Here’s another perspective from http://www.drjohnm.org/2017/07/big-lessons-from-my-error/
Its definitely a legal protection not a clinical one. Lets try to be very clear. As an orthopaedic surgeon, if I suddenly needed emergent vascular surgery, I would ask one of my vascular colleagues to help me. I would…big word here….TRUST…. the surgeon to do what s/he feels is best for my condition. I don’t need any lengthy forms describing all the potential complications, or bad outcomes. If I let all that anxiety, worry, “knowledge” about procedure/outcomes fall on the vascular doc, then its easy for me. Its asymmetric power in the relationship for a reason. Like teacher/student. Because it works that way. MANY of my patients do NOT want to hear about ALL the potential complications, nor want to read them. Many would not even understand. If you want to learn about your condition, great, but don’t become a Dr. Google and ask my why magnets cannot cure your infected total knee. Find a physician you trust and go from there.

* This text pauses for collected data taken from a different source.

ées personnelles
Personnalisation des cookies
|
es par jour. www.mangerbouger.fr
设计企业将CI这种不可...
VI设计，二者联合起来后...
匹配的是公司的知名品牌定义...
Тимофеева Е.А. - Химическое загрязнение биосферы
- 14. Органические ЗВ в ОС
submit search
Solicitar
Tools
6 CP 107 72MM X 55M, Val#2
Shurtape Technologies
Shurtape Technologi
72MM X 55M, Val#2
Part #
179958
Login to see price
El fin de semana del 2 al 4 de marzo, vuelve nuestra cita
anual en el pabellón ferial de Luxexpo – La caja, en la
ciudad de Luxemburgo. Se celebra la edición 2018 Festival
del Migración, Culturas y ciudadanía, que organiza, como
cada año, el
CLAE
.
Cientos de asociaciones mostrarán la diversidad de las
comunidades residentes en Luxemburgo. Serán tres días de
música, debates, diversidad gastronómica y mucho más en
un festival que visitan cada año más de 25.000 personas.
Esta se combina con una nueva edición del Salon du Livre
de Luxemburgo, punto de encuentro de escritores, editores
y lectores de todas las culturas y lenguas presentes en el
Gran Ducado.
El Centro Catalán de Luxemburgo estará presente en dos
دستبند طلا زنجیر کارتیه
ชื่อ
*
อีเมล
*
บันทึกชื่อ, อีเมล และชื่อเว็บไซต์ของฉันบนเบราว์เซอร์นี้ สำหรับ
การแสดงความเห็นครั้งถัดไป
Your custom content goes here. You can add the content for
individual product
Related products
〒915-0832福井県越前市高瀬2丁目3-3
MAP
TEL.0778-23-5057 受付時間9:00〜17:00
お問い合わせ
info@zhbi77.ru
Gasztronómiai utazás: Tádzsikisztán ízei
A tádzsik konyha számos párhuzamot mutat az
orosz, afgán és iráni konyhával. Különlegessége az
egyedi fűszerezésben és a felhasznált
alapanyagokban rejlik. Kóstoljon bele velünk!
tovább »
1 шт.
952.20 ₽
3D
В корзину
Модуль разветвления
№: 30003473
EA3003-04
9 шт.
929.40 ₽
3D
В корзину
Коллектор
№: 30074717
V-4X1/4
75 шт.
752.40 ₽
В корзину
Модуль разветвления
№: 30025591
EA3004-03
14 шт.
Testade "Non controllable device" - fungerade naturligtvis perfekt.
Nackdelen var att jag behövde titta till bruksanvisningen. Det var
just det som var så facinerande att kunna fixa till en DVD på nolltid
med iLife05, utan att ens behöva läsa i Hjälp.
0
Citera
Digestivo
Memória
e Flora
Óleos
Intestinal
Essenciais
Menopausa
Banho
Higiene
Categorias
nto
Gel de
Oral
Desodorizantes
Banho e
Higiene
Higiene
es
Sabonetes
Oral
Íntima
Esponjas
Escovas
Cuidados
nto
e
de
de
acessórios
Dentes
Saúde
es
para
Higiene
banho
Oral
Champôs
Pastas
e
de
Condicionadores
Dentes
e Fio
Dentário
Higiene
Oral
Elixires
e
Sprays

This is tough subject matter, but one of the things a lengthy informed consent document does is to limit further actions not already listed. It is sort of a stop gap measure making further informed consent decisions necessary for future unknowns.

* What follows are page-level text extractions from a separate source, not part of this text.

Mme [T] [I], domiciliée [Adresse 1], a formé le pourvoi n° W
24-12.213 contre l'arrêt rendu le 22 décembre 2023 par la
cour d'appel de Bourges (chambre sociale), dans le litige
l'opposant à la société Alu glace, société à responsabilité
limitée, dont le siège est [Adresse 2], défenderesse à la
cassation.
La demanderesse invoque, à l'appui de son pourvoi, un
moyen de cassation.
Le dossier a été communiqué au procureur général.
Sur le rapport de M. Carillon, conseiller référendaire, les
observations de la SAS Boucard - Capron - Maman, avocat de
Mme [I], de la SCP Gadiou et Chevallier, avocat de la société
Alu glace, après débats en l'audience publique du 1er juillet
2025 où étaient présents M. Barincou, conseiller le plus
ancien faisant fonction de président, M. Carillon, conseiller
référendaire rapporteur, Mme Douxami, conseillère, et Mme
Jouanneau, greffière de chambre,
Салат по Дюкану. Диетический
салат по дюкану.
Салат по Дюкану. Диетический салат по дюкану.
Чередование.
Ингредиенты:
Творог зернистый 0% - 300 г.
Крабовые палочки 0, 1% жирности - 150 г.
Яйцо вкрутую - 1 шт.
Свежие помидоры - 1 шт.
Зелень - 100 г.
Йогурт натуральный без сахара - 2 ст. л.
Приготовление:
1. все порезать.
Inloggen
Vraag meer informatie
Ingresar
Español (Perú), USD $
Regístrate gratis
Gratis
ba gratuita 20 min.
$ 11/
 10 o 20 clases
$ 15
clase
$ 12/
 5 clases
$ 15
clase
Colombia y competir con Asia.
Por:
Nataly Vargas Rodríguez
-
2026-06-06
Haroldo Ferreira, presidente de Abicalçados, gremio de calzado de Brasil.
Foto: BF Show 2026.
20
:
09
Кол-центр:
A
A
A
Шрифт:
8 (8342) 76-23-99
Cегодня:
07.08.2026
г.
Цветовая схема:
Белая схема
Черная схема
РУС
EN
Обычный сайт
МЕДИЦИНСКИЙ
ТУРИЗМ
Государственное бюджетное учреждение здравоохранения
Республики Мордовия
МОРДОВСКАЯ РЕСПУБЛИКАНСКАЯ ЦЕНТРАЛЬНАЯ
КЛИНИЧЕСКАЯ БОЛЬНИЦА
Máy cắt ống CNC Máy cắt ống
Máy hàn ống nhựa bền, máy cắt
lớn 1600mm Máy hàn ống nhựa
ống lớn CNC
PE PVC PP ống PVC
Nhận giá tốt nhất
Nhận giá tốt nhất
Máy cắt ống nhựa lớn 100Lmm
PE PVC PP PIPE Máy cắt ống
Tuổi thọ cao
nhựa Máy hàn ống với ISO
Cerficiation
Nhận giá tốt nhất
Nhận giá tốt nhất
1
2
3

The presence of a signed consent form does not necessarily provide protection. Its absence makes you vulnerable, so informed consent, as practiced, is just another way to leave people open to suit if they forgot to get a signed form. It is process that seldom fulfills its intention. A large percentage of my patients say they don’t want to know the details and risks. Another big group ignore what i have to tell them. Another big group clearly don’t have the capacity to understand. At the very least, I think we ought to be able to ask people if they want to hear the risks and if they don’t just forego the process and forms.
Steve
Drs. Gunderman and Lynch: A fine article. As a recovering lawyer, my issue with a 35 page form with prolixity would be whether any consent would in fact be “informed.” We already know that judges and juries already overturn so-called consent forms because they were procured under circumstances that vitiated voluntary and informed consent. Waiver to be fully effective must be both voluntary and informed. We’ve seen the Obama Administration regulations invalidate mandatory arbitration clauses in long term care facilities [the Trump Administration is changing that].
Your point, however, is important: this whole dance was to protect patients. It does anything but. Thanks.
We might not doubt the sincerity of IRBs but they are clearly not keeping up with their responsibility. It’s not surprising as most of our medical institutions are having trouble keeping up with the times. IRBs are not addressing the asymmetry of the power relationship in the situation. The post’s anecdote about research in concentration camps is an extreme example of asymmetry of power.
We need to move beyond the current norm to recognize and deal with asymmetry. Practical and cost-effective access to second opinions are now essential. That starts with total access to the patient’s record, the plan, and the consent form itself via the patient-directed API in Meaningful Use Stage 3 (2015 edition). Before a patient is asked to sign a 33-page document, they need to have been told they have a right to a second opinion and they need the sign-in password to the patient portal that they can use to authorize access by anyone they choose including not just other doctors, but family caregivers, and artificial intelligence services like IBM Watson and Google Deep Mind as they come to market.
The decline & fall of informed consent was engineered by the for-profit medical-industrial complex to serve industry, not patients. Medicine and research is all for-profit in the US and leads to mistrust of technology and bad treatment outcomes. See: surveillance capitalism http://www.economist.com/news/leaders/21721656-data-economy-demands-new-approach-antitrustrules-worlds-most-valuable-resource Obviously great interactional consent IT exists but it’s rarely used; why bother to treat patients like human beings if you don’t have to?
Any ideas on improvement? Maybe they–informed consent efforts–should be orally delivered and audio-recorded? Or even toss in a video of the whole process…in order to better guage the patient’s understanding?